The Black Archives celebrated its 40th Anniversary in grand style.
PHOTOS BY KEVIN HICKS OF SOUTH FLORIDA TIMES
MIAMI – With so much black history being either whitewashed, forgotten or recorded inaccurately, it is critical that blacks are writers and stewards of their own stories; and that is exactly what the Black Archives History and Research Foundation has been doing for 40 years.
On Wednesday, Dec. 6, the premier arbiter of south Florida’s Black History marked their 40th anniversary with an epic kick-off to its funk, art and soul weekend entitled “Funky Turns 40!”
Hosted by comedic great Rickey Smiley, the celebration was hosted at the organization’s headquarters, the historic Lyric Theater Cultural Arts Complex in Historic Overtown.
The evening featured complimentary valet and red carpet service, beautiful décor, an open bar with passed hors d’oeuvres, a cigar lounge, delicious food stations with dishes like loaded potatoes, chicken and waffles, pasta, paella, peach cobbler, etc. and music by the incomparable SOS Band.
Several Miami icons were honored for their service to the community during the Inaugural Black Archives Honor Awards Presentation. They included: City of Miami Commission Chair Keon Hardemon and Miami-Dade County Commission Vice-Chairwoman Audrey M. Edmonson (Community Development); Russell Benford, Vice President of Government relations America for Royal Caribbean Cruises Ltd. and former Miami-Dade County Deputy Mayor (Civic Engagement); trailblazing rapper and businessman Luther Campbell aka Uncle Luke (Entrepreneurship); Black Tech and Code Fever co-founder Felecia Hatcher (Innovation); and Miami Times Publisher Emeritus Garth Reeves Sr. on behalf of his parents Henry E.S. Reeves and Rachel Jane Cooper Reeves (Legacy).
Black Archives founder Dr.

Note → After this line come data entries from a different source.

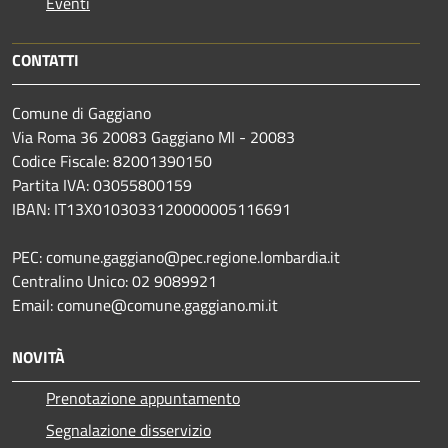
Eventi
CONTATTI
Comune di Gaggiano
Via Roma 36 20083 Gaggiano MI - 20083
Codice Fiscale: 82001390150
Partita IVA: 03055800159
IBAN: IT13X0103033120000005116691
PEC: comune.gaggiano@pec.regione.lombardia.it
Centralino Unico: 02 9089921
Email: comune@comune.gaggiano.mi.it
NOVITÀ
Prenotazione appuntamento
Segnalazione disservizio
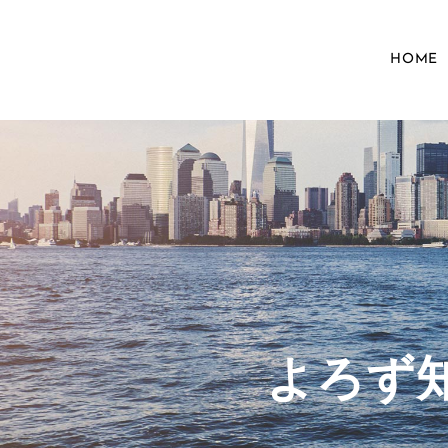
HOME
​よろ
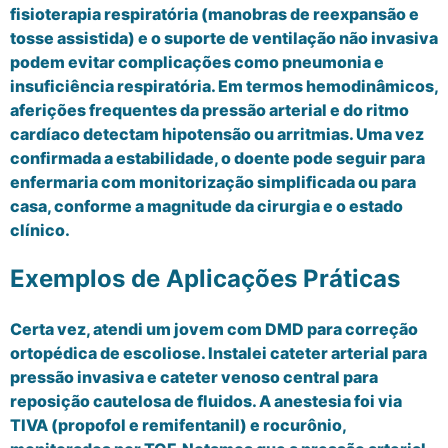
fisioterapia respiratória (manobras de reexpansão e
tosse assistida) e o suporte de ventilação não invasiva
podem evitar complicações como pneumonia e
insuficiência respiratória. Em termos hemodinâmicos,
aferições frequentes da pressão arterial e do ritmo
cardíaco detectam hipotensão ou arritmias. Uma vez
confirmada a estabilidade, o doente pode seguir para
enfermaria com monitorização simplificada ou para
casa, conforme a magnitude da cirurgia e o estado
clínico.
Exemplos de Aplicações Práticas
Certa vez, atendi um jovem com DMD para correção
ortopédica de escoliose. Instalei cateter arterial para
pressão invasiva e cateter venoso central para
reposição cautelosa de fluidos. A anestesia foi via
TIVA (propofol e remifentanil) e rocurônio,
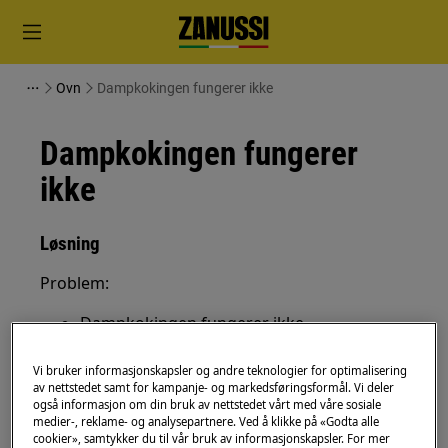
Ovn
Dampkokingen fungerer ikke
Dampkokingen fungerer
ikke
Løsning
Problem:
Dampkokingen fungerer ikke
Bakervarer eller stekeresultater med
dampfunksjon er dårlige
Vi bruker informasjonskapsler og andre teknologier for optimalisering
av nettstedet samt for kampanje- og markedsføringsformål. Vi deler
Gjelder:
også informasjon om din bruk av nettstedet vårt med våre sosiale
medier-, reklame- og analysepartnere. Ved å klikke på «Godta alle
cookier», samtykker du til vår bruk av informasjonskapsler. For mer
integrert dampovn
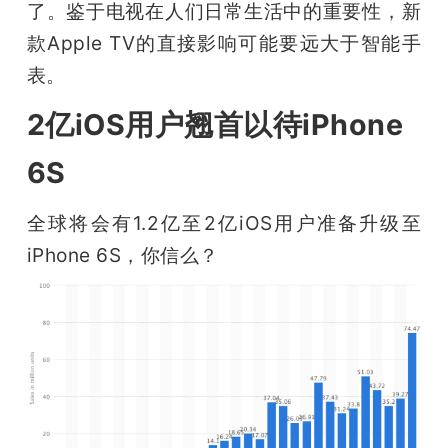
了。鉴于电视在人们日常生活中的重要性，新
款Apple TV的直接影响可能要远大于智能手
表。
2亿iOS用户翘首以待iPhone
6S
全球将会有1.2亿至2亿iOS用户准备升级至
iPhone 6S，你信么？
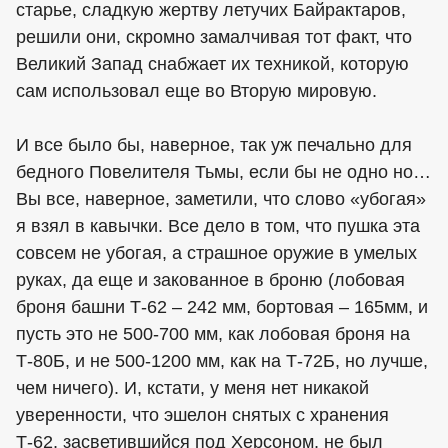
старье, сладкую жертву летучих Байрактаров,
решили они, скромно замалчивая тот факт, что
Великий Запад снабжает их техникой, которую
сам использовал еще во Вторую мировую.
И все было бы, наверное, так уж печально для
бедного Повелителя Тьмы, если бы не одно но…
Вы все, наверное, заметили, что слово «убогая»
я взял в кавычки. Все дело в том, что пушка эта
совсем не убогая, а страшное оружие в умелых
руках, да еще и закованное в броню (лобовая
броня башни Т-62 – 242 мм, бортовая – 165мм, и
пусть это не 500-700 мм, как лобовая броня на
Т-80Б, и не 500-1200 мм, как на Т-72Б, но лучше,
чем ничего). И, кстати, у меня нет никакой
уверенности, что эшелон снятых с хранения
Т-62, засветившийся под Херсоном, не был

Dorothy Jenkins Fields was also presented with the Visionary Award in honor of her community foresight to preserve black history.
The highlight of the celebration was the unveiling of the new exhibition “Funky Turns 40: Black Character Revolution,” which showcases cartoons and animated images of African Americans from the 1960s and 1970s. More than 300 pieces of animation art depicted black characters that were once staples on Saturday mornings, after school and in theaters.
Guests reminisced and sang along with jingles from cartoons like “Fat Albert and the Cosby Kids” and Verb from “School House Rock.” The exhibit features original drawings and production cell classics like: “The Jackson Five,” “I Am the Greatest: The Adventures of Muhammad Ali,” “The Brown Hornet,” Lt. Uhura from “Star Trek: The Animated Series,” “Josie and the Pussycats,” black superheroine Astrea from “Space Sentinels” and so much more. It will be on display through February 2018.
The celebration continued Thursday with live shows from hip-hop’s premier beat-boxer Doug E. Fresh and the Sugar Hill Gang and closed out Friday with Hardemon’s “Art of Conversation” event that included a screening of the season two premiere of the hit web series “Giants” and music by Kid Capri.
Timothy A. Barber, executive director of the Black Archives, said Fields’ vision has evolved into a community staple.
“For 40 years, the Black Archives has been preserving the rich history and culture of Black Miami. Before Dr. Dorothy fields founded our organization, our history was scattered among the homes of pioneer families, and thought to be nonexistent by those outside of the black community,” Barber said. “It is because of the Black Archives, that children have a place to come and learn about local trailblazers and the people of color who built the city that they know today. The Black Archives Historic Lyric Theater has played a major role in the revitalization of the Historic Overtown community, through programming and employment training, reemerging in its role as a Mecca for arts and culture in the neighborhood.”
Barber said he looks forward to continuing the work for years to come.
“Looking ahead, we aim to continue to lead in historic preservation, educational programming and job training. We hope to continue to raise our profile and garner the financial support needed to continue for 40 more years and beyond,” Barber said.